Il vescovo Filippi: «Covid, in Africa la situazione sta precipitando»
Il missionario comboniano è a Trento e racconta la difficile realtà dell’Uganda ai tempi della pandemia: «L’arrivo della variante Delta rischia di essere il colpo di grazia»
TRENTO. Il vescovo comboniano Giuseppe Filippi originario di Baselga di Bondone e missionario in Africa, precisamente in Uganda da 46 anni, è rientrato dopo poco meno di 2 anni di assenza a Trento per una serie di controlli medici. 76 anni ben portati, Filippi è vescovo di una delle diocesi più povere del mondo Kotido in Karamoja, da un decennio e con lui abbiamo fatto il punto sull’evoluzione della pandemia di Covid 19 in Uganda e più in generale in Africa.
«La situazione pandemica in Uganda, e nello specifico in Karamoja», dice il vescovo, «sta precipitando. Fino a maggio noi avevamo avuto una sola ondata che per la verità non era stata molto forte ed aveva causato solo 340 morti ufficiali, meno morti di quelli causati da tante altre malattie, avendo presente che i morti contati sono quelli fra le persone iscritte nei registri pubblici, cosa che non avviene nelle zone rurali dove la gente nasce e muore senza che nessuno la registri. Ma ciò che si era rilevato era il fatto che molti di questi decessi sono di persone vulnerabili».
«Con la variante Delta che è arrivata da noi a maggio la situazione è precipitata. Nel solo mese di giugno si sono registrati più di 1000 morti, e la maggioranza di questi nelle grandi città, non solo ugandesi, ma anche del resto dell’Africa». Anche in questo caso si tratta di persone che in maggioranza avevano delle malattie pregresse. «La situazione è completamente diversa nelle zone rurali come la Karamoja, qui il clima è molto caldo ma secco e ventoso, la gente vive quasi sempre all’aperto, a differenza della capitale Kampala dove il tasso di umidità è molto alto e dove il 90% dei negozi è stato chiuso».
«Il governo, come aveva fatto per la prima ondata, ha chiuso tutti i trasporti con il risultato», dice il vescovo Filippi, «che ora si vedono fiumane di persone che camminano per strada a piedi, spesso vicine e quindi con grandi rischi di contagi».
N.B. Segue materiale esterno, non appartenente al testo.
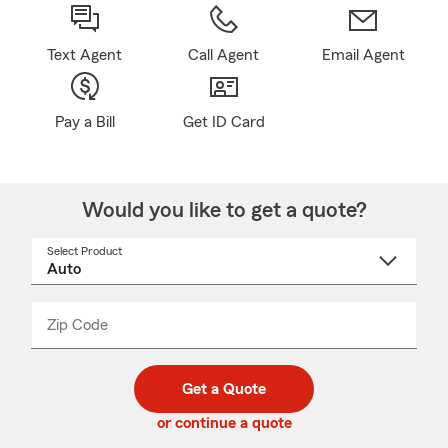
Text Agent
Call Agent
Email Agent
Pay a Bill
Get ID Card
Would you like to get a quote?
Select Product
Select
a
product
name
from
dropdown
Zip Code
Enter
Enter
_____
5
5
digit
digits
zip
Get a Quote
code
or continue a quote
Sono state chiuse anche le scuole che si spera di riaprire a settembre, ma con grossi problemi finanziari per cui monsignor Filippi lancia un appello ai trentini che sostengano la possibilità di rientrare a scuola. «Si calcola che per ogni scolaro/studente siano necessari 50 euro a trimestre, cifra che le famiglie non hanno, con il risultato che scolari e studenti rimangano a casa».
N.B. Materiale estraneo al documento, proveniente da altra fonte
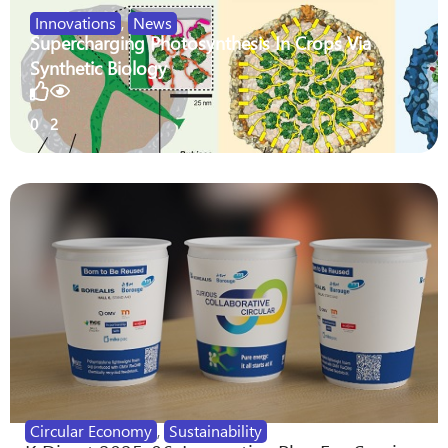
Innovations
,
News
Supercharging Photosynthesis In Crops Via
Synthetic Biology
0
2
Circular Economy
,
Sustainability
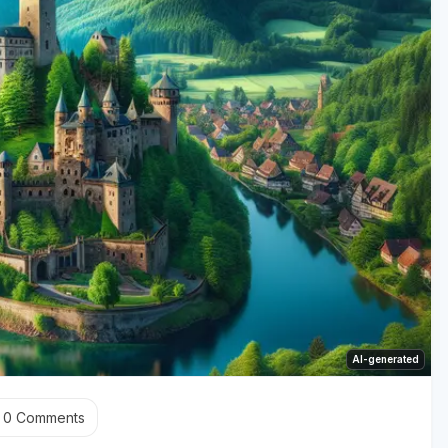
AI-generated
0
Comments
E i vaccini? «Fino ad aprile in tutta l’Uganda erano arrivate 250 mila dosi, ma molte non sono state utilizzate perché le notizie che circolavano erano quelle che in Europa chi si vaccina muore. Io e il personale della diocesi abbiamo fatto il vaccino per dare l’esempio così qualcosa si è mosso. Evidentemente dimenticando che a fronte di qualche morto milioni di persone sono immunizzate. Ora con la seconda ondata la paura è molta e le altre 750 mila dosi che son arrivate si pensa che vengono usate velocemente particolarmente dal personale sanitario e da quello della scuola».
Ma è ben poca cosa su 37 milioni di abitanti dell’Uganda: «Si arriva al massimo a un milione di prime dosi che saranno usate solo per persone selezionate», sottolinea il vescovo.
E nel resto del continente africano? «La situazione è precipitata con la variante Delta, particolarmente nelle grandi città e nelle zone più progredite, più vicine al modello europeo. Ad esempio in Sudafrica si son già registrati oltre 2.200 mila contagi. C’è da sperare che i paesi più progrediti pensino anche ad aumentare le dosi in questi paesi altrimenti il virus non si ridurrà portando sempre nuove varianti sempre più pericolose», conclude monsignor Filippi.